§ **Soal**
Jawab pertanyaan berikut berdasarkan artikel berita di bawah.
1. Apa jabatan Bahlil Lahadalia yang disebut dalam artikel?
2. Berapa lama Bahlil meraih gelar doktor dari Universitas Indonesia?
3. Dari universitas mana Dr. Hendra Saputra berasal?

Pesankata.com, Jakarta – Menteri Energi dan Sumber Daya Mineral (ESDM), Bahlil Lahadalia, kembali menjadi sorotan publik terkait berbagai kontroversi yang melibatkan dirinya.

Mulai dari perolehan gelar doktor yang dinilai terlalu cepat, kebijakan investasi yang menuai kritik, hingga pernyataannya terkait maraknya peredaran BBM oplosan. Sejumlah akademisi, politisi, dan masyarakat pun menyoroti langkah-langkah yang diambil oleh Bahlil.

Gelar Doktor yang Dipertanyakan
Salah satu kontroversi yang paling banyak dibicarakan adalah perolehan gelar doktor Bahlil dari Sekolah Kajian Stratejik dan Global Universitas Indonesia (UI) dalam waktu 20 bulan. Proses yang lebih cepat dari biasanya ini menimbulkan berbagai spekulasi terkait kualitas akademiknya.

“Secara prosedur, memang ada jalur percepatan dalam studi doktoral, tetapi tetap harus diuji transparansi dan kualitas akademiknya,” ujar Dr. Hendra Saputra, seorang akademisi dari Universitas Gadjah Mada. Ia menambahkan bahwa UI seharusnya memberikan klarifikasi secara terbuka untuk menghindari dugaan adanya perlakuan istimewa.

Menanggapi kritik ini, pihak UI menyatakan bahwa gelar tersebut telah diberikan sesuai dengan prosedur akademik yang berlaku. Namun, desakan untuk melakukan audit akademik terhadap disertasi Bahlil semakin kuat setelah muncul dugaan plagiarisme dalam karyanya.

§ **Cuplikan Item**
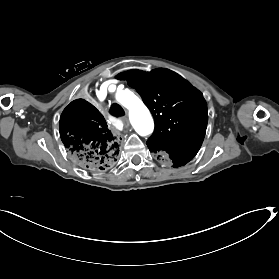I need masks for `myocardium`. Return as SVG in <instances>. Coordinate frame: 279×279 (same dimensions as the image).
Masks as SVG:
<instances>
[{
    "label": "myocardium",
    "mask_w": 279,
    "mask_h": 279,
    "mask_svg": "<svg viewBox=\"0 0 279 279\" xmlns=\"http://www.w3.org/2000/svg\"><path fill=\"white\" fill-rule=\"evenodd\" d=\"M104 85H105V84H102L101 86H104ZM97 95H101V93L97 91ZM132 104H133V105H137V104L146 105L145 102H144V100H143L139 95L135 96V98H134L133 101H132Z\"/></svg>",
    "instance_id": "myocardium-1"
}]
</instances>
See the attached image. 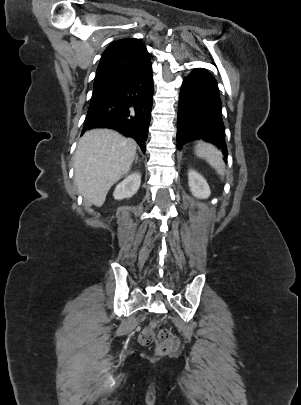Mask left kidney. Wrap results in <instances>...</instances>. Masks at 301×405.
<instances>
[{
  "label": "left kidney",
  "instance_id": "left-kidney-1",
  "mask_svg": "<svg viewBox=\"0 0 301 405\" xmlns=\"http://www.w3.org/2000/svg\"><path fill=\"white\" fill-rule=\"evenodd\" d=\"M188 184L193 196L200 199H206L210 196L209 185L198 172L194 170L189 171Z\"/></svg>",
  "mask_w": 301,
  "mask_h": 405
}]
</instances>
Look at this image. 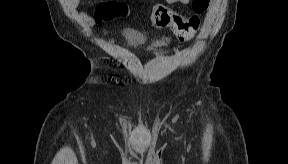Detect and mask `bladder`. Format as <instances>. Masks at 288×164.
I'll list each match as a JSON object with an SVG mask.
<instances>
[{"instance_id":"obj_1","label":"bladder","mask_w":288,"mask_h":164,"mask_svg":"<svg viewBox=\"0 0 288 164\" xmlns=\"http://www.w3.org/2000/svg\"><path fill=\"white\" fill-rule=\"evenodd\" d=\"M129 42L132 44H139V43H144V40L138 39V38H134V37H130L129 38Z\"/></svg>"}]
</instances>
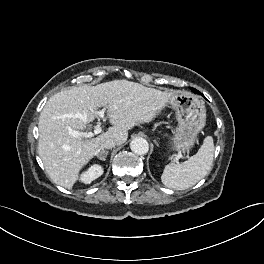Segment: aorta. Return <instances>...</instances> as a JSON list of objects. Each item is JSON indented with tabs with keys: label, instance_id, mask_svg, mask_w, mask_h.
Returning <instances> with one entry per match:
<instances>
[{
	"label": "aorta",
	"instance_id": "aorta-1",
	"mask_svg": "<svg viewBox=\"0 0 264 264\" xmlns=\"http://www.w3.org/2000/svg\"><path fill=\"white\" fill-rule=\"evenodd\" d=\"M130 148L135 154L145 155L149 151V144L146 139L137 137L131 141Z\"/></svg>",
	"mask_w": 264,
	"mask_h": 264
}]
</instances>
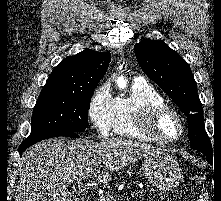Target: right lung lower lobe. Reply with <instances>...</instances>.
Returning <instances> with one entry per match:
<instances>
[{"instance_id":"obj_1","label":"right lung lower lobe","mask_w":221,"mask_h":201,"mask_svg":"<svg viewBox=\"0 0 221 201\" xmlns=\"http://www.w3.org/2000/svg\"><path fill=\"white\" fill-rule=\"evenodd\" d=\"M59 136H64V137H70V138H79L78 133L76 132H70V131H47L43 133H39L34 136H29L25 141L22 142V144L19 147V154L20 156L22 155V152L28 148L29 146L47 139V138H52V137H59Z\"/></svg>"}]
</instances>
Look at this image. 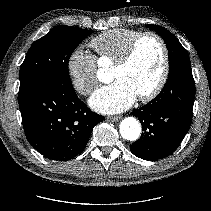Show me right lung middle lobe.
<instances>
[{
	"instance_id": "1",
	"label": "right lung middle lobe",
	"mask_w": 211,
	"mask_h": 211,
	"mask_svg": "<svg viewBox=\"0 0 211 211\" xmlns=\"http://www.w3.org/2000/svg\"><path fill=\"white\" fill-rule=\"evenodd\" d=\"M91 33L81 28L59 25L35 41L20 68V88L40 79L56 80L71 87L69 58Z\"/></svg>"
}]
</instances>
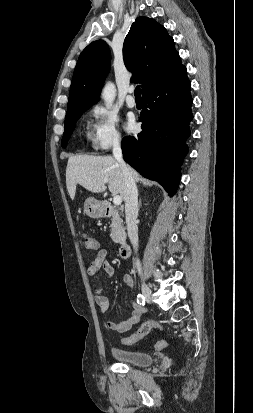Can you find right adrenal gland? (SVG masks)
I'll return each mask as SVG.
<instances>
[{"label":"right adrenal gland","mask_w":253,"mask_h":413,"mask_svg":"<svg viewBox=\"0 0 253 413\" xmlns=\"http://www.w3.org/2000/svg\"><path fill=\"white\" fill-rule=\"evenodd\" d=\"M139 206H141V199H140V201H139Z\"/></svg>","instance_id":"1"}]
</instances>
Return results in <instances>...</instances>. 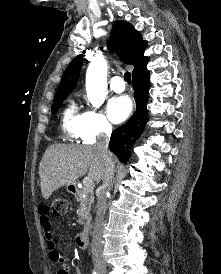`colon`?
I'll use <instances>...</instances> for the list:
<instances>
[{
    "label": "colon",
    "instance_id": "obj_1",
    "mask_svg": "<svg viewBox=\"0 0 221 274\" xmlns=\"http://www.w3.org/2000/svg\"><path fill=\"white\" fill-rule=\"evenodd\" d=\"M67 200L63 197L54 198L51 203L49 210L56 216H60L66 212Z\"/></svg>",
    "mask_w": 221,
    "mask_h": 274
}]
</instances>
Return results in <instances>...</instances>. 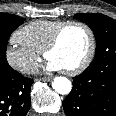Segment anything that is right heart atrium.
I'll use <instances>...</instances> for the list:
<instances>
[{
  "instance_id": "obj_1",
  "label": "right heart atrium",
  "mask_w": 116,
  "mask_h": 116,
  "mask_svg": "<svg viewBox=\"0 0 116 116\" xmlns=\"http://www.w3.org/2000/svg\"><path fill=\"white\" fill-rule=\"evenodd\" d=\"M5 61L9 67L23 75L33 74L40 62L39 56L13 35L4 51Z\"/></svg>"
}]
</instances>
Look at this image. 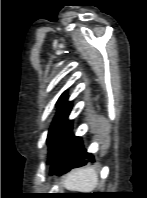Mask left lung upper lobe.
Masks as SVG:
<instances>
[{"label":"left lung upper lobe","mask_w":147,"mask_h":198,"mask_svg":"<svg viewBox=\"0 0 147 198\" xmlns=\"http://www.w3.org/2000/svg\"><path fill=\"white\" fill-rule=\"evenodd\" d=\"M57 103L59 106L58 111L49 129L47 137L49 146L48 162L50 161V158L59 143L65 137L67 132L72 128V121H69L67 119L71 109V102L67 101L66 91L60 96Z\"/></svg>","instance_id":"5c2ea615"}]
</instances>
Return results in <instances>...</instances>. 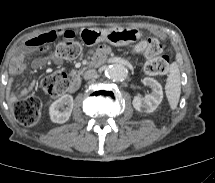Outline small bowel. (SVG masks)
<instances>
[{"label": "small bowel", "instance_id": "small-bowel-1", "mask_svg": "<svg viewBox=\"0 0 215 183\" xmlns=\"http://www.w3.org/2000/svg\"><path fill=\"white\" fill-rule=\"evenodd\" d=\"M66 32H68V30L47 31L38 36L32 37L27 41V48L37 50L36 48L37 43H41L43 45L42 47H44L45 45L53 42L60 34H63V33L65 34ZM50 63L58 64L60 63V60L54 56L42 57V58L36 59L33 64L35 67H44ZM26 67H27V63L24 59V54L22 53L17 57L16 61L14 62L13 66L10 69V73L12 76L20 75L25 71ZM32 87H33V84H30L29 86L22 88L19 93H17L14 90H11L9 92V98L11 100H14L17 98L18 95H24L28 93L32 89Z\"/></svg>", "mask_w": 215, "mask_h": 183}]
</instances>
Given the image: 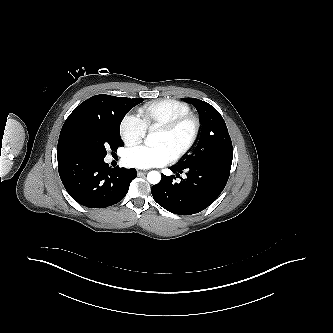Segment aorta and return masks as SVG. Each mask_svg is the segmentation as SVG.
I'll return each instance as SVG.
<instances>
[{
    "label": "aorta",
    "instance_id": "obj_1",
    "mask_svg": "<svg viewBox=\"0 0 333 333\" xmlns=\"http://www.w3.org/2000/svg\"><path fill=\"white\" fill-rule=\"evenodd\" d=\"M157 141V132H153L147 135L146 143L150 146H153ZM161 180V174L158 171H150L147 174V181L150 184H158Z\"/></svg>",
    "mask_w": 333,
    "mask_h": 333
}]
</instances>
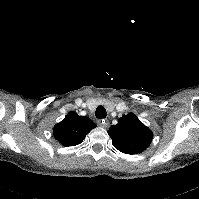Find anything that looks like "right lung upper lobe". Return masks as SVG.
<instances>
[{
    "label": "right lung upper lobe",
    "mask_w": 199,
    "mask_h": 199,
    "mask_svg": "<svg viewBox=\"0 0 199 199\" xmlns=\"http://www.w3.org/2000/svg\"><path fill=\"white\" fill-rule=\"evenodd\" d=\"M96 126L90 118L70 112L54 126L53 134L63 146H75Z\"/></svg>",
    "instance_id": "right-lung-upper-lobe-1"
}]
</instances>
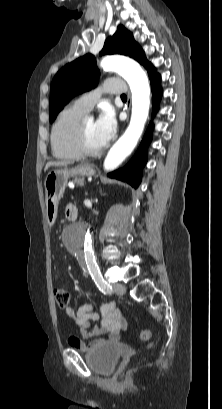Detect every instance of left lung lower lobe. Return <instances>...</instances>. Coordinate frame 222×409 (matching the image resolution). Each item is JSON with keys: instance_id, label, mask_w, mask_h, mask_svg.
I'll return each instance as SVG.
<instances>
[{"instance_id": "obj_1", "label": "left lung lower lobe", "mask_w": 222, "mask_h": 409, "mask_svg": "<svg viewBox=\"0 0 222 409\" xmlns=\"http://www.w3.org/2000/svg\"><path fill=\"white\" fill-rule=\"evenodd\" d=\"M161 77L159 74H154L150 76L151 87H152V98H153V115L156 113L157 104L162 95V90L160 87ZM152 124L149 125L146 134L141 142L139 149L137 150L134 157L130 162L122 169L115 172L109 173L108 176L111 178H117L126 181L131 186L137 188L141 181V169L145 166L146 158V148L151 141Z\"/></svg>"}]
</instances>
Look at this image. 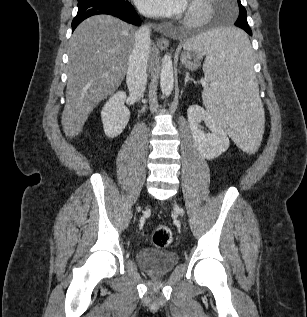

§ **Jawaban Soal**
1. Menteri Energi dan Sumber Daya Mineral (ESDM).
2. 20 bulan.
3. Universitas Gadjah Mada.